TO-DO ITEM :: Could you return every line of the material that contains the word "také"?

== Segment start ==

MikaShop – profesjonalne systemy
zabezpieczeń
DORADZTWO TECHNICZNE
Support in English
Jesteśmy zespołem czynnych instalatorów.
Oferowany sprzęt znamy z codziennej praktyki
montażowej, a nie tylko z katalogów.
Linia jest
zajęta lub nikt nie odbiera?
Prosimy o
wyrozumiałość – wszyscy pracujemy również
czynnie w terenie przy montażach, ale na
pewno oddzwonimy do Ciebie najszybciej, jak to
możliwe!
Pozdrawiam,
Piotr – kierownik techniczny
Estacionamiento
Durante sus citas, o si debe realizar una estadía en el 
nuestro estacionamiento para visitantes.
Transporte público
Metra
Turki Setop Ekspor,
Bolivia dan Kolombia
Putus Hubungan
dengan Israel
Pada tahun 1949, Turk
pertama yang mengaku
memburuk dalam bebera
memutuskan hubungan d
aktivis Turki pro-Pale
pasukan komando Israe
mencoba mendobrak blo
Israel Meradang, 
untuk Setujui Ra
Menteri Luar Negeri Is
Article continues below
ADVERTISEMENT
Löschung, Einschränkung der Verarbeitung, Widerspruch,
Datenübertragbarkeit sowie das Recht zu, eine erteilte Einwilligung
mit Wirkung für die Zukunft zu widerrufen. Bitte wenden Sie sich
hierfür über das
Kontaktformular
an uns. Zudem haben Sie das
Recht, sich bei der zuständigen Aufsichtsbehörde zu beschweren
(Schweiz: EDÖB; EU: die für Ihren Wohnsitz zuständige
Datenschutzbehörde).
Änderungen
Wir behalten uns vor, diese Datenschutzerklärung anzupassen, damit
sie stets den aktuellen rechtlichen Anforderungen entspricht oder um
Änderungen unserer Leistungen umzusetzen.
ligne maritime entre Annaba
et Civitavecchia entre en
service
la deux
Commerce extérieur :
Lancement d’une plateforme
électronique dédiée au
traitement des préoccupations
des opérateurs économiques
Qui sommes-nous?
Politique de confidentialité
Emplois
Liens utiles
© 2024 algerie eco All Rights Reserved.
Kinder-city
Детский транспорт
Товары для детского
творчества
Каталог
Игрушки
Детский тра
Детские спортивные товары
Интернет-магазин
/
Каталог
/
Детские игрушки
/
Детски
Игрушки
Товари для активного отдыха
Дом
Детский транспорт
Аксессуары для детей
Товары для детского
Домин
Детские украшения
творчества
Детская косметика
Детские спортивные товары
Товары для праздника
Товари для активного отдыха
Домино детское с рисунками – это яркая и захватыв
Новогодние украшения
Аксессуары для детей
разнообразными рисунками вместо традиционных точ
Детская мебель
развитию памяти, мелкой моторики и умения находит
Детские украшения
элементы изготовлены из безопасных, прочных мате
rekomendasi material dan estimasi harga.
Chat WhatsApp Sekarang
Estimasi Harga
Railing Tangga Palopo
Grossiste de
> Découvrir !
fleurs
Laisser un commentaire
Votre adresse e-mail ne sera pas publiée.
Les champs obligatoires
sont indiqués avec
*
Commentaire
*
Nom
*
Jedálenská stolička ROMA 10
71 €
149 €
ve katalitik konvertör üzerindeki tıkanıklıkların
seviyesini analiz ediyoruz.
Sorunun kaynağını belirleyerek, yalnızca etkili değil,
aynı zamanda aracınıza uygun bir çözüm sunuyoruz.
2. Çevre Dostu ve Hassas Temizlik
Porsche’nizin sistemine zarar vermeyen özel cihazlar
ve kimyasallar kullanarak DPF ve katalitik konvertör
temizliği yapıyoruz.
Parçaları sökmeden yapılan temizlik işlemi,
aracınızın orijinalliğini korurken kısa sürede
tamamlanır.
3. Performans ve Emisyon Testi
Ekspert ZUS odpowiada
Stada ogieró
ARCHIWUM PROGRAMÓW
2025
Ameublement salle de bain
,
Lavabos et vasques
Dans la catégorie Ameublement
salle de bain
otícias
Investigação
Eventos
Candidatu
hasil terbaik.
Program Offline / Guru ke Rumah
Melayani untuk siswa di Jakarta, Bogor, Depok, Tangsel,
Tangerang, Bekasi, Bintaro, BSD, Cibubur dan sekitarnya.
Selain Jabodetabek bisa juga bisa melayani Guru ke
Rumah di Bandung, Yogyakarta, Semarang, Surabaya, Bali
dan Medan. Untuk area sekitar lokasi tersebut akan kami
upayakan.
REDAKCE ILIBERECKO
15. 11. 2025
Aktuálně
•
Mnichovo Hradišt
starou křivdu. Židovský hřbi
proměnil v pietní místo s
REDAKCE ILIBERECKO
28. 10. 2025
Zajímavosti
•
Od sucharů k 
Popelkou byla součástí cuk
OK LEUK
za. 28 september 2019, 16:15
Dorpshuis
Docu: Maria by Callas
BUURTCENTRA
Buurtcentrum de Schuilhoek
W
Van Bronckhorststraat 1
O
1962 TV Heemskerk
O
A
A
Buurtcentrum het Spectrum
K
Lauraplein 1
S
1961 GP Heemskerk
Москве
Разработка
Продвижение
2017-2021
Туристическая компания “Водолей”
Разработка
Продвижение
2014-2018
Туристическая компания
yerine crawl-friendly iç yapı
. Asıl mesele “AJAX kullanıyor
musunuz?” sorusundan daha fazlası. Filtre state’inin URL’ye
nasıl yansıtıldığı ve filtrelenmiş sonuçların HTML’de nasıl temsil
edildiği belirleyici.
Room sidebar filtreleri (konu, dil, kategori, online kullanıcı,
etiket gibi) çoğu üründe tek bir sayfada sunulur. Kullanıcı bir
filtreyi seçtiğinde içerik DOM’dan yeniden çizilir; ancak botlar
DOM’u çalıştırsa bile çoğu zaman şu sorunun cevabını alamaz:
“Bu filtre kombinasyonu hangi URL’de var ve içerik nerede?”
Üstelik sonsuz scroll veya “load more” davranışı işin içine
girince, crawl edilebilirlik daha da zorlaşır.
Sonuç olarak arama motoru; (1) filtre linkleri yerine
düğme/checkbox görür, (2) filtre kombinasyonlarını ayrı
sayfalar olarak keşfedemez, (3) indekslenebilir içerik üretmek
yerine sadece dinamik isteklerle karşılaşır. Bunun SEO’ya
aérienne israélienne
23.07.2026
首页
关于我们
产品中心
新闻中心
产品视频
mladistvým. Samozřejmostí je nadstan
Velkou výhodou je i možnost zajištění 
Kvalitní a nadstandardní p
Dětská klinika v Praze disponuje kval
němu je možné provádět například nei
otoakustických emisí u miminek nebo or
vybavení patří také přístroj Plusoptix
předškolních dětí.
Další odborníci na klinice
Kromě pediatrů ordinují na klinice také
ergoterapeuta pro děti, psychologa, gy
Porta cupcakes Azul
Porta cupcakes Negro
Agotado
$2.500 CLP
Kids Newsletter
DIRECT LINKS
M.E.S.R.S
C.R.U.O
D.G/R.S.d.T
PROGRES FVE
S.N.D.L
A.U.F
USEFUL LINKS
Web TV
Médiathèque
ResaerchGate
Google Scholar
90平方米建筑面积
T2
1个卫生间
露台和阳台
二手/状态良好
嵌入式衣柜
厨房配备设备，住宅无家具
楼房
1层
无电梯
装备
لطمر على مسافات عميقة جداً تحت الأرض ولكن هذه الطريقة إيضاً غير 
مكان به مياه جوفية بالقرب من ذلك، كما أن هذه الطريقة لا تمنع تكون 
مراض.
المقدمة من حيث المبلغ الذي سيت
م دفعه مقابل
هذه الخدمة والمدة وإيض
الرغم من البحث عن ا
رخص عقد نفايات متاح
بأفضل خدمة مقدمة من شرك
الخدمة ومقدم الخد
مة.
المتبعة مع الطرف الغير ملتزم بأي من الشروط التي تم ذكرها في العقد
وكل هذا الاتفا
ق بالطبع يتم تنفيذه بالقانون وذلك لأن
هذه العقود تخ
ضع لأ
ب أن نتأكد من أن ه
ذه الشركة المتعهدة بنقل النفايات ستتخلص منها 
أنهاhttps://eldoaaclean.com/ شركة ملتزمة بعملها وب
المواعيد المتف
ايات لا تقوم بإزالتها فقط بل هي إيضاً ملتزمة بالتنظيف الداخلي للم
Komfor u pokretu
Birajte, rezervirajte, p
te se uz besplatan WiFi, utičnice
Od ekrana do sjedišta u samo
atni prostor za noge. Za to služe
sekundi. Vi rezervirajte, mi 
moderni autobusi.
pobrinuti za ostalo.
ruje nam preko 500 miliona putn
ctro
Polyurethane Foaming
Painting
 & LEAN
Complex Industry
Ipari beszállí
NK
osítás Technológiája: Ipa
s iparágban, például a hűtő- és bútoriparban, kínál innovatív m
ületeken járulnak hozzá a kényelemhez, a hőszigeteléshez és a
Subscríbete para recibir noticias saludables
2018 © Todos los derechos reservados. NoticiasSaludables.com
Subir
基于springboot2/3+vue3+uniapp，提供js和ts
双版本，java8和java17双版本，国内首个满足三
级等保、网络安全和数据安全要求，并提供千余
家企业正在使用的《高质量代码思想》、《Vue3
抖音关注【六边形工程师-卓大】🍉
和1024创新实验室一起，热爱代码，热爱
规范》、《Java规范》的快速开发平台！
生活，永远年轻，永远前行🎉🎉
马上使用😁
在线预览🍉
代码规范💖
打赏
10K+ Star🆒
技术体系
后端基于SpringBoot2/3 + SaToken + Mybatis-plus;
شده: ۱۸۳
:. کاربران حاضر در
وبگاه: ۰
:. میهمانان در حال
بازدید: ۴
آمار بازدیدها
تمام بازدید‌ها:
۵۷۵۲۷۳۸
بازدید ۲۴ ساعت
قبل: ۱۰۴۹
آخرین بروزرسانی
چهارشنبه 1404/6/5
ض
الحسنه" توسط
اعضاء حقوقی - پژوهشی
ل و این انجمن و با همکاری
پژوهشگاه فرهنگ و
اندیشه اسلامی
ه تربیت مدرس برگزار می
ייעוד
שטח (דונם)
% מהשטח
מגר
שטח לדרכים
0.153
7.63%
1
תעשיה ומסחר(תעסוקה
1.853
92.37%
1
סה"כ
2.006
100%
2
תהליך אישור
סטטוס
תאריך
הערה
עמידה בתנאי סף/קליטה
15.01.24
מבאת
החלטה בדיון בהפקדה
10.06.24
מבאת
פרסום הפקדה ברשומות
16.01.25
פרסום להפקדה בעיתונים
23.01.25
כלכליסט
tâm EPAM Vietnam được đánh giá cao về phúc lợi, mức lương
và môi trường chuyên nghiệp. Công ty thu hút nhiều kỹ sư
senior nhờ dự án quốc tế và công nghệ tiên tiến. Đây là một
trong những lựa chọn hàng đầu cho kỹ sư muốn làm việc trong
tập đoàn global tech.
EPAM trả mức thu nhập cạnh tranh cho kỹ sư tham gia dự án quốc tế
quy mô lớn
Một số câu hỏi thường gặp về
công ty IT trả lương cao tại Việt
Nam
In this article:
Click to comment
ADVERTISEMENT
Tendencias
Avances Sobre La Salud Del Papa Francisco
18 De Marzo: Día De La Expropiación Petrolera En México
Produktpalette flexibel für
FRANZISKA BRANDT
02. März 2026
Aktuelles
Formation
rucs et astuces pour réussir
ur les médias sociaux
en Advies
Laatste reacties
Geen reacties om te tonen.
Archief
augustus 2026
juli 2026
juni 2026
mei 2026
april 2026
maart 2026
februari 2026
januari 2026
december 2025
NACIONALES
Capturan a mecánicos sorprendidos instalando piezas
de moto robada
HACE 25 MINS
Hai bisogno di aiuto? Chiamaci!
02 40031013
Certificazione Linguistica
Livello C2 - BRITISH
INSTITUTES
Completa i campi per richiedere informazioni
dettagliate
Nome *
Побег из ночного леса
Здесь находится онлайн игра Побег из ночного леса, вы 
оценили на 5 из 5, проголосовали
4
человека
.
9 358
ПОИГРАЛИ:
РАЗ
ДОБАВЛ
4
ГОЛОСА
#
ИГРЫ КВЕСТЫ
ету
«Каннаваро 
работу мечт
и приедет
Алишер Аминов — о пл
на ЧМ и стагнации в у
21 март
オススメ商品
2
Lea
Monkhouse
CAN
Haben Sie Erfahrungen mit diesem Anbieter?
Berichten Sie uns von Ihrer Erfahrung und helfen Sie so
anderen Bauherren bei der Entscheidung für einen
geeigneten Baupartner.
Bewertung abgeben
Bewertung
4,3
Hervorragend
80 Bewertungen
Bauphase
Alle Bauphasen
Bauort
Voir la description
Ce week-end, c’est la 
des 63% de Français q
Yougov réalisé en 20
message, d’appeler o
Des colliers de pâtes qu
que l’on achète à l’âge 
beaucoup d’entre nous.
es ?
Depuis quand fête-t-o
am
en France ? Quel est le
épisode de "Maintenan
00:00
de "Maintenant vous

== Segment end ==

ANSWER SECTION ::
vybavení patří také přístroj Plusoptix
Kromě pediatrů ordinují na klinice také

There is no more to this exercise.